De acordo com a secretária adjunta do órgão, Ana Rachel Pinheiro Gomes, um dos pontos mais recorrentes envolve cancelamento de cursos e reembolso de valores pagos por aulas que ainda não foram realizadas. Com a nova norma, alunos matriculados podem solicitar devolução integral do que não foi utilizado, sem cobrança de multas rescisórias, já que a alteração decorre de legislação e não de desistência voluntária. Aulas já feitas, porém, não precisam ser reembolsadas.
Antes das mudanças, eram exigidas 45 horas-aula teóricas e 20 práticas obrigatórias. Agora, o curso teórico passou a ser gratuito e sem carga mínima obrigatória, enquanto as aulas práticas foram reduzidas de 20 para apenas duas horas obrigatórias.
O Procon também alerta que manter os preços antigos para pacotes reduzidos pode caracterizar prática abusiva, já que a diminuição significativa do serviço prestado deve refletir no valor cobrado. Segundo o órgão, não é permitido elevar preços sem justificativa ou impor vantagem excessiva ao consumidor.
Principais alterações destacadas
- Curso teórico gratuito: o conteúdo pode ser acessado online, dispensando pagamento em autoescolas.
- Carga mínima prática: apenas duas horas obrigatórias, com contratação extra opcional.

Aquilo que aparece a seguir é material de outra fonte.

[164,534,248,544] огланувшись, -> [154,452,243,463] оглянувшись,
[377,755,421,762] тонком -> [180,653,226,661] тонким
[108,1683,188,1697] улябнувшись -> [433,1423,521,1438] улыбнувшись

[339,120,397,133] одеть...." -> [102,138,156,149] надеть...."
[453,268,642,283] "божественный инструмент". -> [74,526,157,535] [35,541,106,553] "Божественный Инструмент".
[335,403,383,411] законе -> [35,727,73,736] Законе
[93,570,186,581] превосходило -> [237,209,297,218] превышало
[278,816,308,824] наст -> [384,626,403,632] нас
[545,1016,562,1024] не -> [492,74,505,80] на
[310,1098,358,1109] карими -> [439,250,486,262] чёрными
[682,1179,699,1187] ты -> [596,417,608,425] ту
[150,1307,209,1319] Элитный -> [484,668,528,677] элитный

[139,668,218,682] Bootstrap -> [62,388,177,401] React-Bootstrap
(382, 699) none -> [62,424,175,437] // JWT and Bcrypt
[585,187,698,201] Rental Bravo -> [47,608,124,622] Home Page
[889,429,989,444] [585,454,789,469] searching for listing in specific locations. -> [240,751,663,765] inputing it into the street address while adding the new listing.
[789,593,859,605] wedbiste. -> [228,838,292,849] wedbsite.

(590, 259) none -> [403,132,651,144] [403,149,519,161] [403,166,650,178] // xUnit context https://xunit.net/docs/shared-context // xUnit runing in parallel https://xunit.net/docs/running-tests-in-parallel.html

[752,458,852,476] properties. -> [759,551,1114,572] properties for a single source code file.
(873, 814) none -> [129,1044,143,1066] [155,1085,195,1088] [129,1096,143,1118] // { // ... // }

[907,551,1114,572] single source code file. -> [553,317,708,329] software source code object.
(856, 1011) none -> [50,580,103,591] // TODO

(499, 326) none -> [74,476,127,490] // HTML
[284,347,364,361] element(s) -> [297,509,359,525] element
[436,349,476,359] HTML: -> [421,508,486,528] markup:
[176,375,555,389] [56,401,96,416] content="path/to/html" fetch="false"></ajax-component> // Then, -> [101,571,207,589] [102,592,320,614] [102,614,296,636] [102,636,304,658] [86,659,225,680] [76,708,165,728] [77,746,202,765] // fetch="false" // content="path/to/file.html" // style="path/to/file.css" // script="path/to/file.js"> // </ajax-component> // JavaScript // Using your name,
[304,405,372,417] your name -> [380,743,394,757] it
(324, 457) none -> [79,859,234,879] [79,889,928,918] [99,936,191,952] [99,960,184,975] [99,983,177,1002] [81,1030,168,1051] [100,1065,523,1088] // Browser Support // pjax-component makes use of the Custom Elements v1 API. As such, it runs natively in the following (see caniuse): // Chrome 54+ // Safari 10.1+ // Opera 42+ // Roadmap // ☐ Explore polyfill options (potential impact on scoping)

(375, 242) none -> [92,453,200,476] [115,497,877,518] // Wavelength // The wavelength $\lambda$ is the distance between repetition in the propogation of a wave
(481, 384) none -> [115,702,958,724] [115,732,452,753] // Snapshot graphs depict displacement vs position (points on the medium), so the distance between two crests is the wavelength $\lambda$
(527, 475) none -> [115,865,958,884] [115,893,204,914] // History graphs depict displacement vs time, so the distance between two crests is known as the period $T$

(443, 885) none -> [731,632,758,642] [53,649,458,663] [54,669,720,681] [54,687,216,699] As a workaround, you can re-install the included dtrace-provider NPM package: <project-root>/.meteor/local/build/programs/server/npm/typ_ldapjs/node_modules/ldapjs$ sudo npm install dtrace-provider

- Venda casada proibida: exames não podem ser condicionados à compra de aulas adicionais.
- Transparência contratual: valores devem ser discriminados entre taxas oficiais e serviços.
- Novo formato de avaliação: exame prático passa a adotar sistema de pontuação, sem reprovação automática por faltas leves.
- Fim da validade de 12 meses: o processo não expira mais, eliminando taxas de reativação.
- Escolha de instrutor autônomo: candidatos podem contratar profissionais credenciados fora das autoescolas.
- Reembolso sem recálculo abusivo: aulas já realizadas não podem ser reavaliadas com base em preço mais alto para reduzir devoluções.
Encerramento de atividades de autoescolas
O Procon orienta que, caso uma autoescola feche e não cumpra contratos, o consumidor deve solicitar formalmente o reembolso de serviços não prestados. Se não houver acordo, é possível registrar reclamação no Procon, denunciar ao Detran e procurar a Delegacia do Consumidor. Em casos de falência judicial, prejudicados precisam ingressar na ação para recuperar valores.
Para registrar queixas ou buscar orientação, os consumidores podem procurar unidades do Procon, usar o aplicativo MT Cidadão ou acessar a plataforma consumidor.gov.br, disponível todos os dias.